The above-presented values of heat transfer coefficient U for buildings in three variants of thermal insulation indicate a significant improvement in thermal insulation. Thermal insulation after insulation on the internal side using light weight concrete 5 cm thick gives the best results of U heat transfer coefficient at the level of 0.59 W/m2K (25 cm thick brick wall) and 0.52 W/(m2K), (12 cm thick brick wall). Nevertheless, it is worth noting that variant three in the form of thermal insulation using a log 14 cm in diameter gives comparable results as for option one. After the calculations of thermal insulation of the insulated partitions from the internal side (Tab. 10), the temperature was analyzed in the characteristic points and on the surface of the partition along with the determination of the fRsi temperature factor. The results for individual details of buildings in three variants of insulation are presented in the following Table 11.

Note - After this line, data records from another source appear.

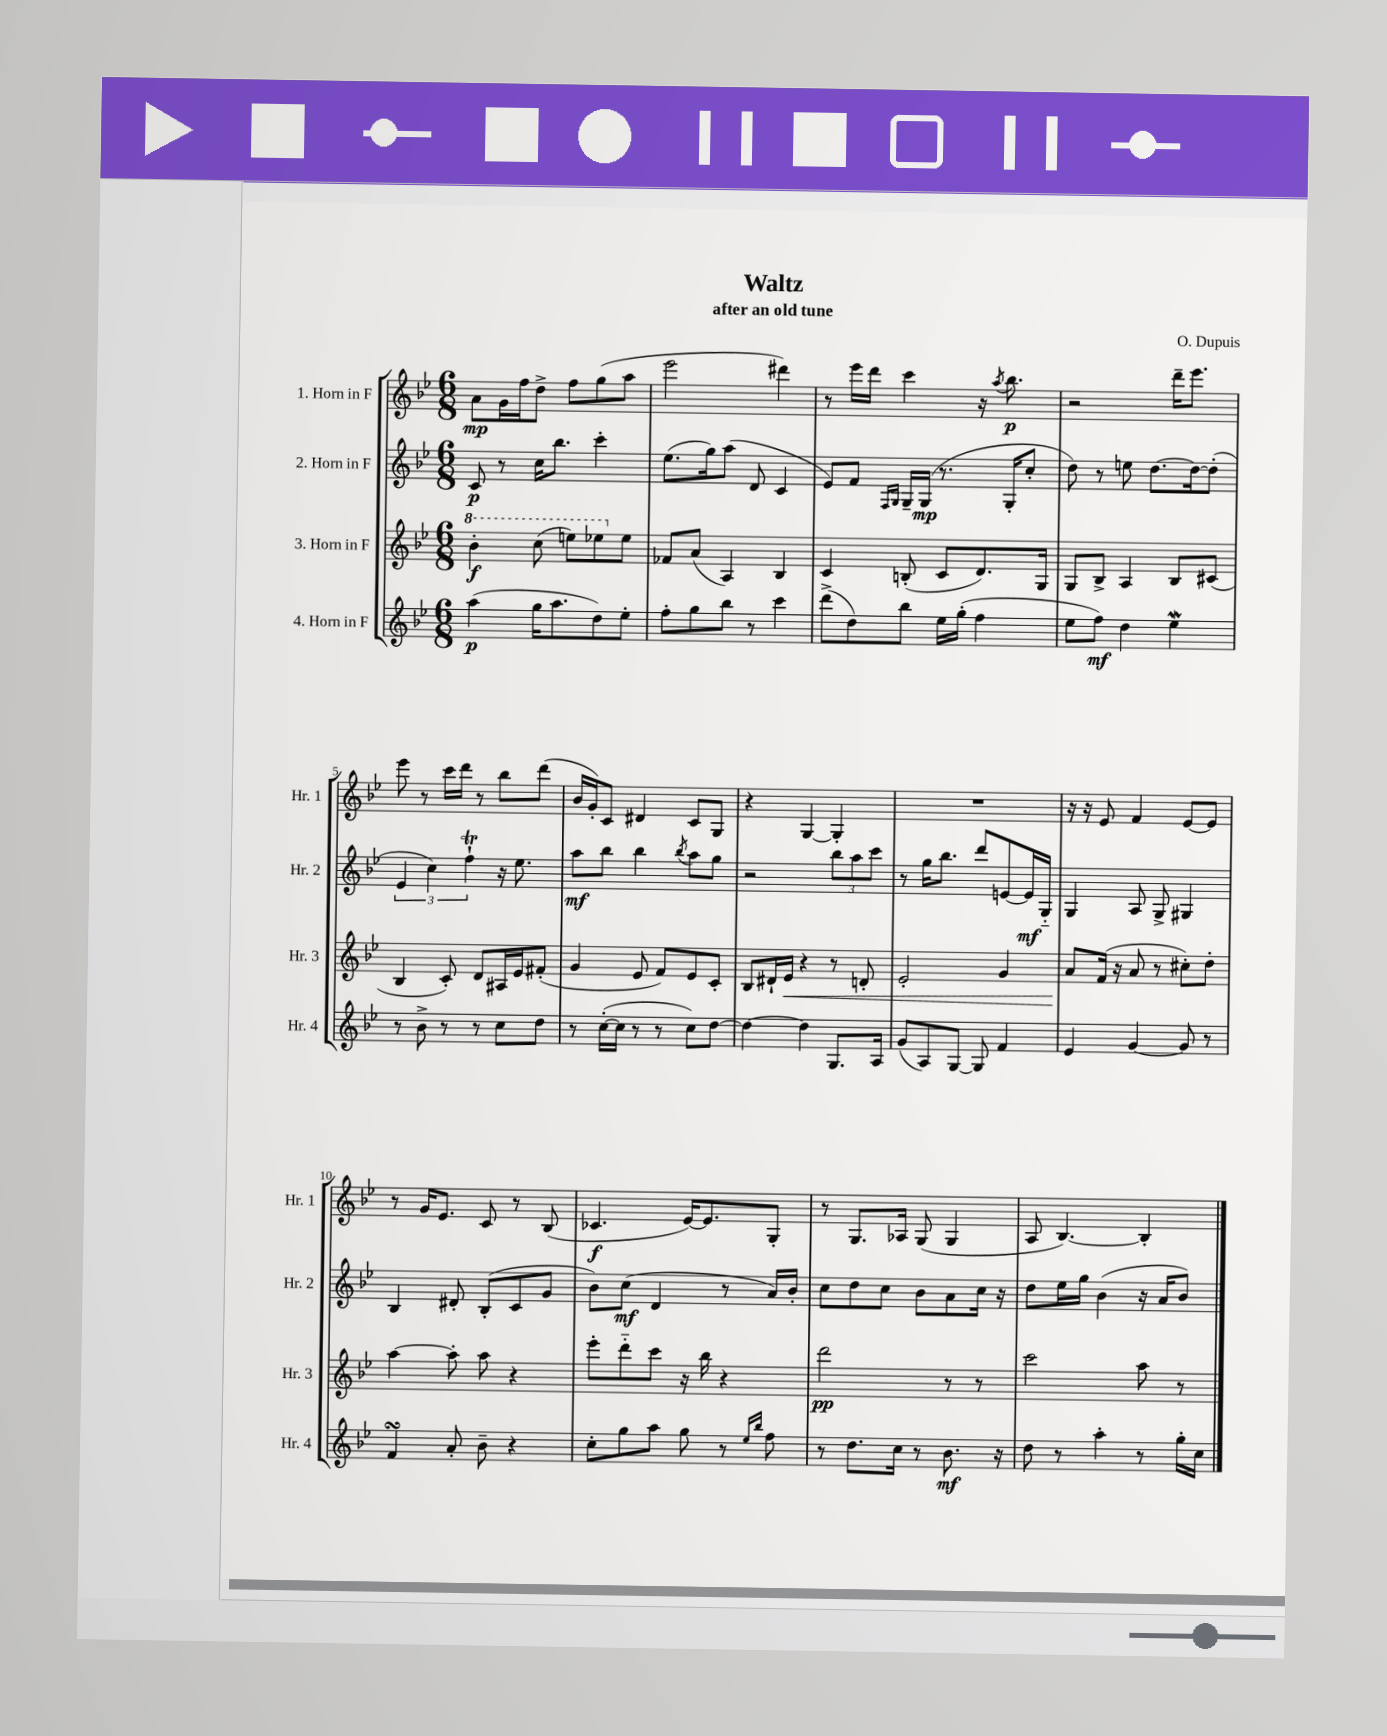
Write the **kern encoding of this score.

**kern	**dynam	**kern	**dynam	**kern	**dynam	**kern	**dynam
*part4	*part4	*part3	*part3	*part2	*part2	*part1	*part1
*staff4	*staff4	*staff3	*staff3	*staff2	*staff2	*staff1	*staff1
*I"4. Horn in F	*	*I"3. Horn in F	*	*I"2. Horn in F	*	*I"1. Horn in F	*
*I'Hr. 4	*	*I'Hr. 3	*	*I'Hr. 2	*	*I'Hr. 1	*
*clefG2	*	*clefG2	*	*clefG2	*	*clefG2	*
*k[b-e-]	*	*k[b-e-]	*	*k[b-e-]	*	*k[b-e-]	*
*M6/8	*	*M6/8	*	*M6/8	*	*M6/8	*
*	*	*8va	*	*	*	*	*
=1	=1	=1	=1	=1	=1	=1	=1
(4aa\	p	4bb-'\	f	8c/	p	8a\L	mp
.	.	.	.	8r	.	16g\L	.
.	.	.	.	.	.	16ff\J	.
16gg\KL	.	(8ccc\	.	16cc\KL	.	8dd^\J	.
8.aa\	.	.	.	8.bb-\J	.	.	.
.	.	8eeen\L)	.	.	.	8ff\L	.
8dd\)	.	8eee-X\	.	4ccc'\	.	(8gg\	.
*	*	*X8va	*	*	*	*	*
8ee-'\J	.	8ee-\J	.	.	.	8aa\J	.
=2	=2	=2	=2	=2	=2	=2	=2
8ff'\L	.	8f-X/L	.	(8.ee-\L	.	2eee-\	.
8gg\	.	(8a/J	.	.	.	.	.
.	.	.	.	16gg\k)	.	.	.
8bb-\J	.	4A/)	.	(8aa\J	.	.	.
8r	.	.	.	8d/	.	.	.
4ccc\	.	4B-/	.	4c/	.	4ddd#X\)	.
=3	=3	=3	=3	=3	=3	=3	=3
(8ddd^\L	.	4c/	.	8e-/L)	.	8r	.
8dd\)	.	.	.	8f/J	.	16eee-\LL	.
.	.	.	.	.	.	16ddd\JJ	.
.	.	.	.	16qqF/LL	.	.	.
.	.	.	.	16qqG/JJ	.	.	.
8bb-\J	.	(8Bn'/	.	16G~/LL	.	4ccc\	.
.	.	.	.	(16G/JJ	mp	.	.
16ee-\LL	.	8c/L	.	8.r	.	.	.
(16gg'\JJ	.	.	.	.	.	.	.
4ff\	.	8.d/)	.	.	.	16r	.
.	.	.	.	.	.	8qaa/	.
.	.	.	.	16G'/KL	.	8.bb-\	p
.	.	.	.	8cc'/J	.	.	.
.	.	16G/Jk	.	.	.	.	.
=4	=4	=4	=4	=4	=4	=4	=4
8ee-\L	.	8G/L	.	8dd\)	.	2r	.
8ff\J)	mf	8B-^/J	.	8r	.	.	.
4dd\	.	4A/	.	8een\	.	.	.
.	.	.	.	[8.dd\L	.	.	.
4ee-w\	.	8B-/L	.	.	.	16ddd~\KL	.
.	.	.	.	16dd\k_	.	8.eee-\J	.
.	.	(8c#X/J	.	(8dd'\J]	.	.	.
!!LO:LB:g=z
=5	=5	=5	=5	=5	=5	=5	=5
8r	.	4B-/	.	6e-/	.	8eee-\	.
8b-^\	.	.	.	.	.	8r	.
.	.	.	.	6cc\)	.	.	.
8r	.	8c'/)	.	.	.	16ccc\LL	.
.	.	.	.	.	.	16ddd\JJ	.
.	.	.	.	6ffT`\	.	.	.
8r	.	8d/L	.	.	.	8r	.
8cc\L	.	16A#X/L	.	16r	.	8bb-\L	.
.	.	16e-/J	.	8.ee-\	.	.	.
8dd\J	.	(8f#X'/J	.	.	.	(8ddd\J	.
=6	=6	=6	=6	=6	=6	=6	=6
8r	.	4g/	.	8aa\L	mf	16b-/LL	.
.	.	.	.	.	.	16g'/J)	.
([16cc'\LL	.	.	.	8bb-\J	.	8c/J	.
16cc\JJ]	.	.	.	.	.	.	.
8r	.	8e-/	.	4bb-\	.	4d#X/	.
8r	.	8f/L)	.	.	.	.	.
.	.	.	.	8qbb-/	.	.	.
8cc\L)	.	8e-/	.	8aa\L	.	8c/L	.
[8dd\J	.	8c'/J	.	8gg\J	.	8G/J	.
=7	=7	=7	=7	=7	=7	=7	=7
4dd\_	.	8B-/L	.	2r	.	4r	.
.	.	16d#X`/L	.	.	.	.	.
!	!	!	!LO:HP:b	!	!	!	!
.	.	16e-/JJ	<	.	.	.	.
4dd\]	.	4r	.	.	.	[4G/	.
8.G/L	.	8r	.	12bb-\L	.	4G'/]	.
.	.	.	.	12aa\	.	.	.
.	.	8dn'/	.	.	.	.	.
.	.	.	.	12ccc\J	.	.	.
16A/Jk	.	.	.	.	.	.	.
=8	=8	=8	=8	=8	=8	=8	=8
(8g/L	.	2e-'/	.	8r	.	2.r	.
8A/)	.	.	.	16gg\KL	.	.	.
.	.	.	.	8.bb-\J	.	.	.
[8G/J	.	.	.	.	.	.	.
8G/]	.	.	.	8ddd/L	.	.	.
4f/	.	4g/	.	[8en/	.	.	.
.	.	.	.	16e/L]	mf	.	.
.	.	.	.	16G/JJ	.	.	.
=9	=9	=9	=9	=9	=9	=9	=9
4e-/	.	8a/L	.	4G/	.	16r	.
.	.	.	.	.	.	16r	.
.	.	(16f/Jk	[	.	.	8e-/	.
.	.	16r	.	.	.	.	.
[4g/	.	8a/	.	8A/	.	4f/	.
.	.	8r	.	8G^/	.	.	.
8g/]	.	8cc#X'\L)	.	4G#X/	.	[8e-/L	.
8r	.	8dd'\J	.	.	.	8e-/J]	.
!!LO:LB:g=z
=10	=10	=10	=10	=10	=10	=10	=10
4fsSSS/	.	[4aa\	.	4B-/	.	8r	.
.	.	.	.	.	.	16g/KL	.
.	.	.	.	.	.	8.e-/J	.
8a'/	.	8aa'\]	.	8d#X'/	.	.	.
8b-~\	.	8aa\	.	(8B-'/L	.	8c/	.
4r	.	4r	.	8c/	.	8r	.
.	.	.	.	8g/J	.	(8B-/	.
=11	=11	=11	=11	=11	=11	=11	=11
8cc'\L	.	8eee-'\L	.	8b-\L)	.	4.c-X/	f
8gg\	.	8ddd\	.	(8cc\J	mf	.	.
8aa\J	.	8ccc\J	.	4d/	.	.	.
8gg\	.	16r	.	.	.	[16e-/KL)	.
.	.	16bb-\	.	.	.	8.e-/]	.
8r	.	4r	.	8r	.	.	.
16qqee-/LL	.	.	.	.	.	.	.
16qqbb-/JJ	.	.	.	.	.	.	.
8ff\	.	.	.	16a/LL)	.	8G'/J	.
.	.	.	.	16b-'/JJ	.	.	.
=12	=12	=12	=12	=12	=12	=12	=12
8r	.	2ddd\	pp	8cc\L	.	8r	.
8.dd\L	.	.	.	8dd\	.	8.G/L	.
.	.	.	.	8cc\J	.	.	.
16cc\Jk	.	.	.	.	.	16A-X/Jk	.
8r	.	.	.	8b-\L	.	(8G/	.
8.b-\	mf	8r	.	8a\	.	4G/	.
.	.	8r	.	16cc\Jk	.	.	.
16r	.	.	.	16r	.	.	.
=13	=13	=13	=13	=13	=13	=13	=13
8dd\	.	2ccc\	.	8dd\L	.	8A/	.
8r	.	.	.	16ee-\L	.	[4.B-/)	.
.	.	.	.	16gg\JJ	.	.	.
4aa'\	.	.	.	(4b-\	.	.	.
8r	.	8aa\	.	16r	.	4B-'/]	.
.	.	.	.	16a/KL	.	.	.
16gg'\LL	.	8r	.	8b-/J)	.	.	.
16cc\JJ	.	.	.	.	.	.	.
==	==	==	==	==	==	==	==
*-	*-	*-	*-	*-	*-	*-	*-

The above temperature results together with the calculated temperature factor fRsi indicate unambiguously that in the case of a partition corner inside the analyzed building No. 1 for all three cases of thermal insulation there is a risk of moisture condensation, as indicated by the value of fRsi less than fRsi, max = 0.72 according to the applicable Technical Conditions. In the case of building no. 2, the risk of condensation does not occur only for variant three of insulation, while calculations for details of the building at Mickiewicz 8 Street indicate a risk of condensation in the corner only in variant one insulation. The presented calculations, for the characteristic points selected above, proved to be the places most exposed to the occurrence of surface condensation, which is confirmed by the above results. The temperature at the interface between the insulation layers and the existing partition structure as well as inside the layers of the existing structure in all considered cases remains positive, without revealing a dangerous shift of negative isothermal temperatures into the existing masonry structure. In addition, it is also worth noting that on the surface of the horizontal cross-sections the temperature on the inner surface of the partition is at least 14.9°C for building No. 1 in Variant two insulation and 15.7°C for buildings No. 2 and 3 in the second option of insulation, without showing the risk of surface condensation.
The carried out simulations and analyses confirmed the humidity stability of the existing walls with a wooden frame and brickwork filling. The existing layer system of the envelope does not bring about the accumulation of water content in the envelope.
The investigated objects have low (as compared to the applicable requirements) thermal insulation. The thermal performance of the envelope depends on the applied solutions of architectural details and on the type of material filling the frame.
A significant part of the preserved, half-timbered buildings may be subjected to repairs, renovation or thermo-modernization works in the near future. When designing new solutions, differences in technical and architectural solutions should be taken into account (including the way architectural details are made). Buildings must be subject to individual assessment in terms of the existing state. The planned solutions should take into account the actual value of thermal insulation or humidity of the envelopes (which are the initial, baseline values for analyses). It is also advisable to determine the actual conditions of the indoor climate, consistent with the current or planned functional use of the premises, and to adopt a calculation period longer than 3 years.